Most people never heard
the name Viminacium – not surprising for who would be looking for it in Serbia?
Tourists are not exactly flocking into that country which is not high on the
priority list of the archaeologists either. The Balkans are a true stepchild of Europe.
When Alexander campaigned against the people north of Macedonia in 335 BC, his march took him across the Ister (Danube) River. After subduing the Getae, he led his army back to camp where he received many envoys from other tribes along the Danube. The Celts from the Adriatic coast also visited the young king with messages of friendship, maybe including the tribes living in what was to become Viminacium.
Viminacium originated
as a Celtic settlement on which the Romans built their fort in the early 1st
century AD. It eventually grew to become the capital of the Roman province of Moesia with a population reaching up to
30,000 people. The site is hidden under the fertile fields outside of the village of Stari Kostolac
roughly 50 km
east of Belgrade.
Situated south of the Danube
River, it occupied an exceptional
position at the crossroads of a flourishing communication and trade network on Rome’s northern frontier.
As no systematic
excavations were ever carried out, all we have are tens of thousands of
fragmentary and occasional finds. The majority of the artifacts come from the
city’s necropolis which counts some 14,000 tombs - one of the largest in the region.

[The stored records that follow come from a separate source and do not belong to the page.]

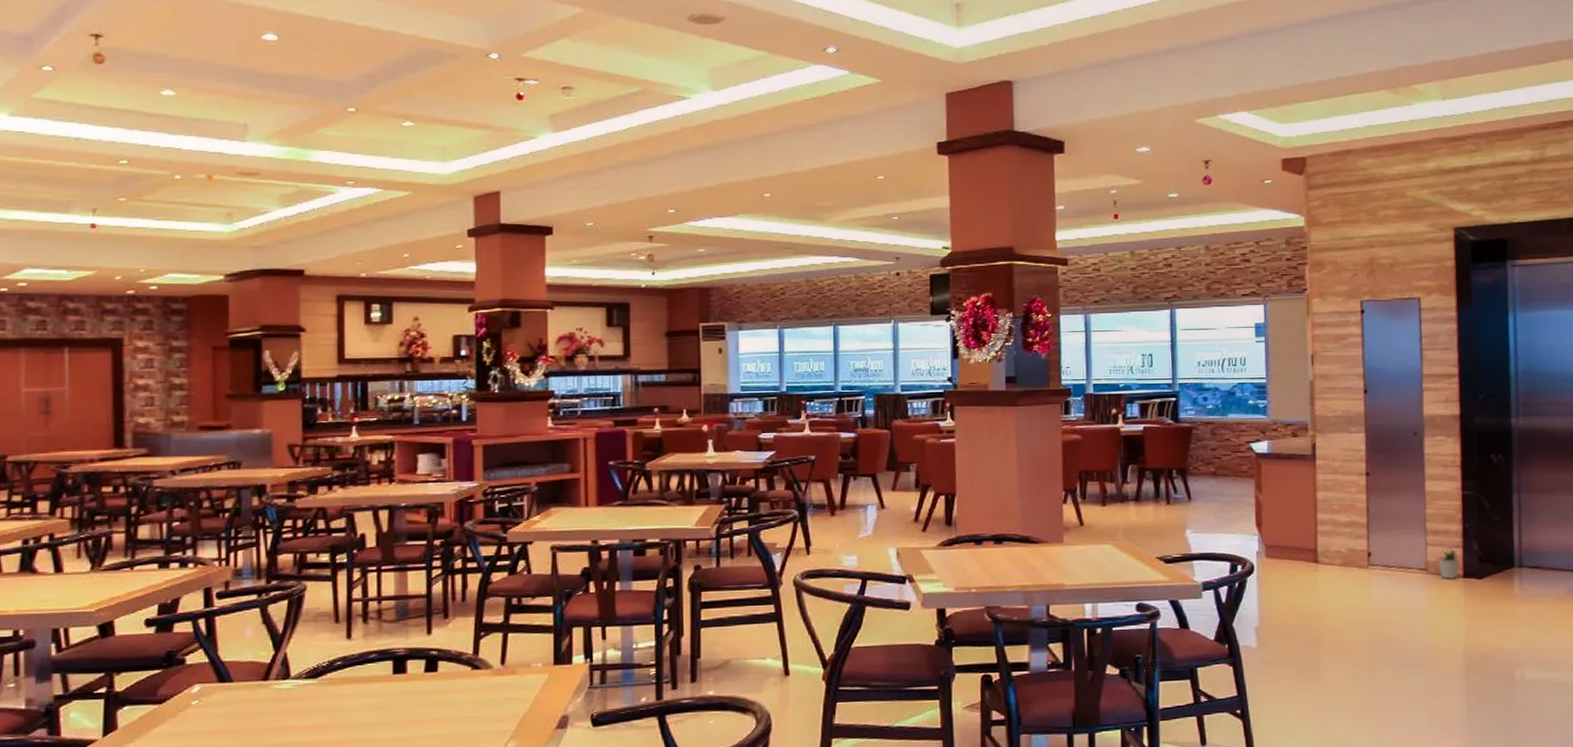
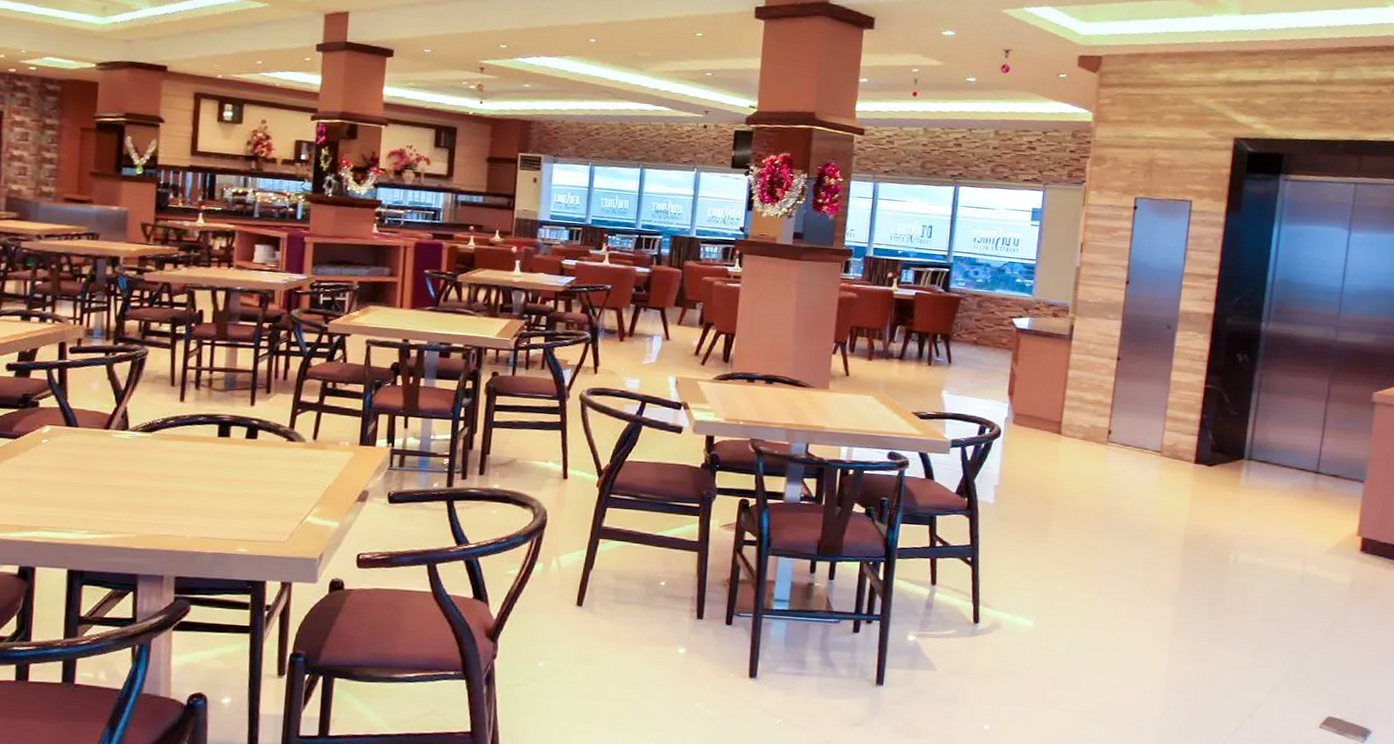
potted plant: present [1437,547,1460,579] -> none [1172,434,1193,464]

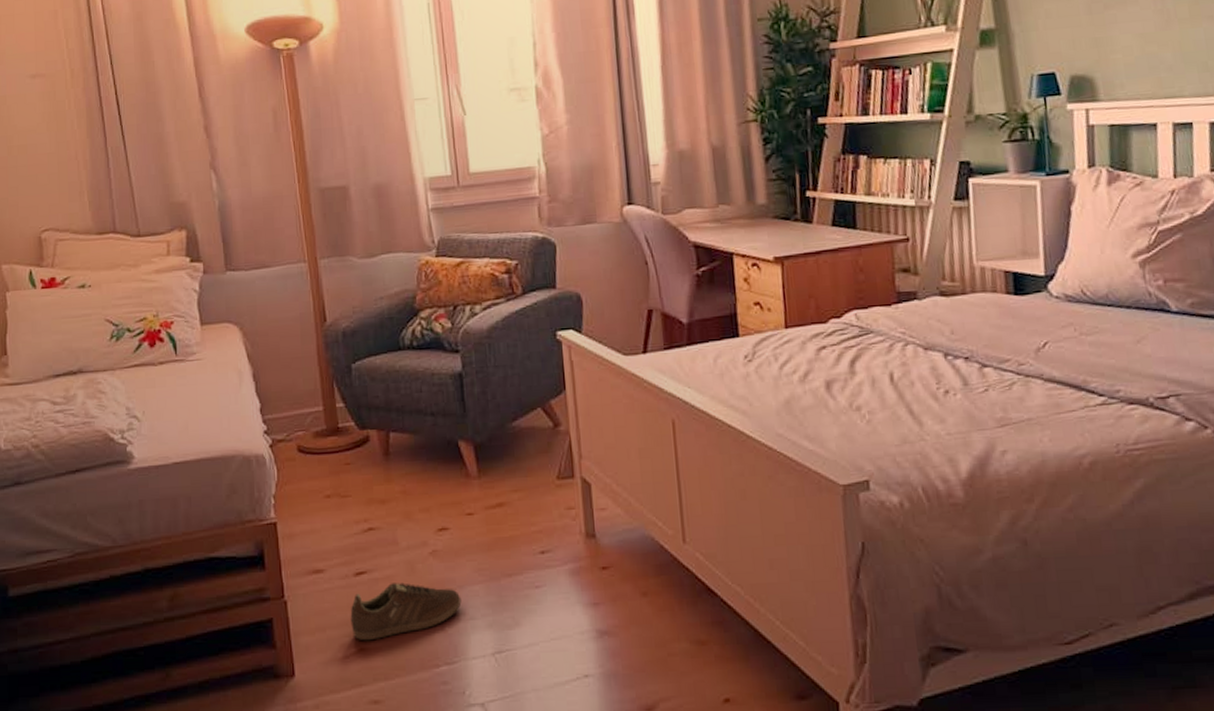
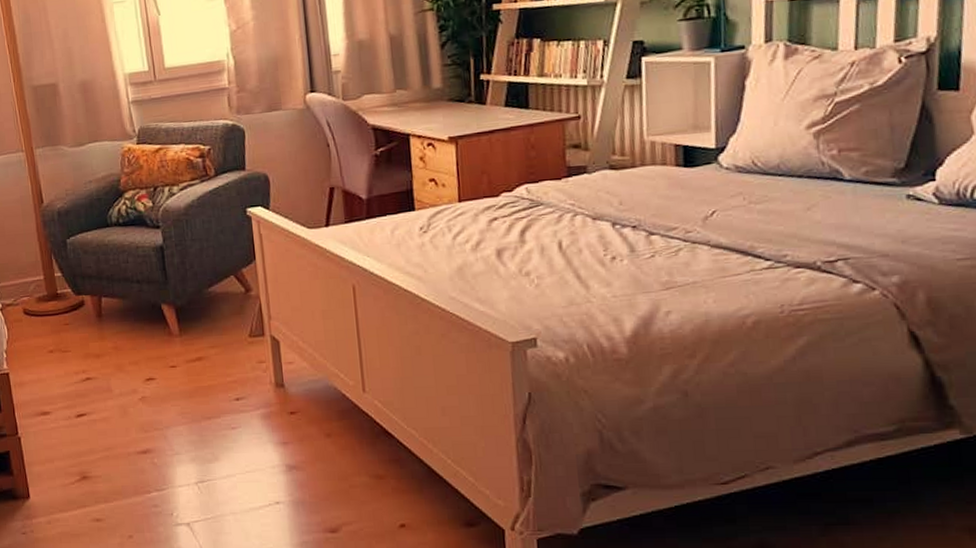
sneaker: present [350,582,462,641] -> none [73,423,168,471]

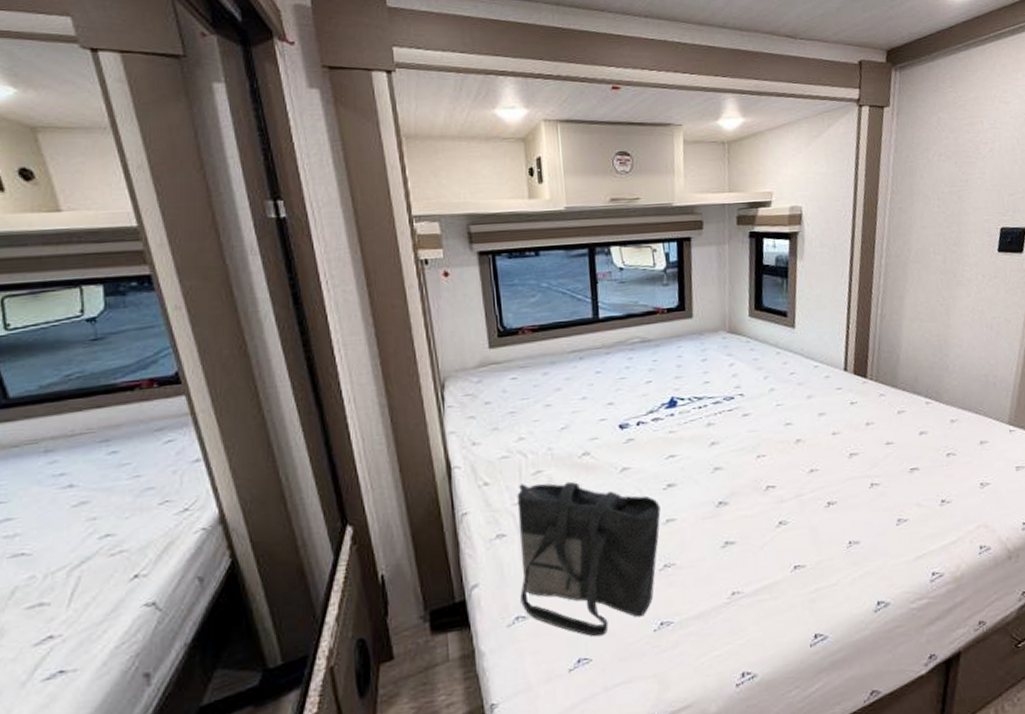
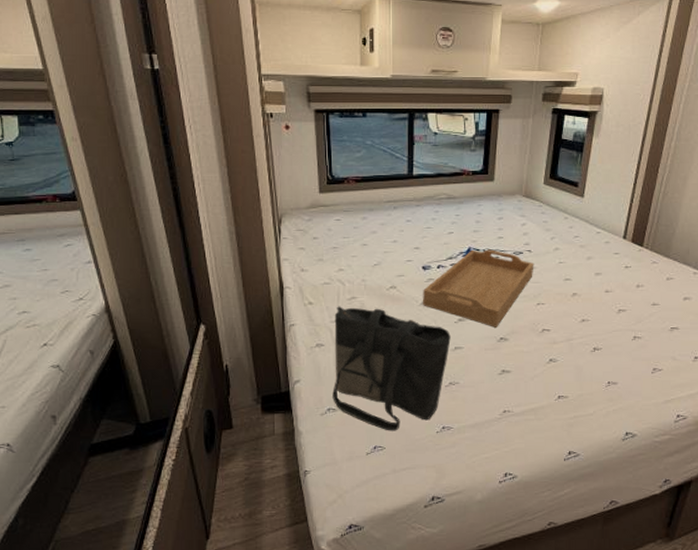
serving tray: none [622,397,749,491] -> present [423,249,534,327]

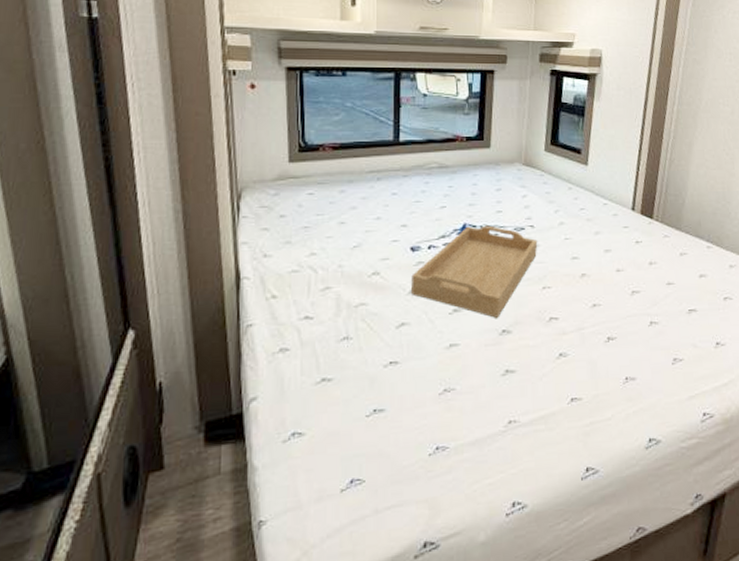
tote bag: present [332,306,451,431] -> none [298,299,445,458]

Serbia, like its neighbors,
does not have the infrastructure, the means, or perhaps the will to invest in
the country’s past. Useless to point out that illegal digs are frequent.
So far, scanning of the
area has revealed the presence of the Roman Imperial
Palace, the Roman Baths,
an amphitheater, a hippodrome, several temples, a mint, and a fleet of ships.
Simultaneously, the ten-meter-wide colonnaded Decumanus has been located,
complete with its sewage system. It also showed traces of a triumphal arch
erected in 195 AD to honor Marcus Aurelius Antoninus, better known as Emperor Caracalla. An inscription to that effect was found nearby.
Otherwise, much is left
to be discovered as only two percent has been explored by
‘experts’.
Meanwhile, the locals
dug out and reused Roman bricks bearing their recognizable stamp to build their
own walls and houses. Even mosaics and other items served today’s needs. Nearby
mining projects, a recent coal project, and a power plant function
unhindered, it seems.
As recent as 2020, a ship from the first
century BC had been recovered about two kilometers away, according to the
article in Phys.org
News. In the summer of 2023 another ship, 20 meters long and 3.5 meters wide was
discovered. This was a flat-bottom vessel powered by oars and sail that
has not yet been dated.
The decline of the
ancient city of Viminacium
was triggered by the invasion of the Huns in the mid-5th century AD. By the time the Slavs settled in this area at the beginning of the 7th
century, the busy Roman settlement was entirely abandoned.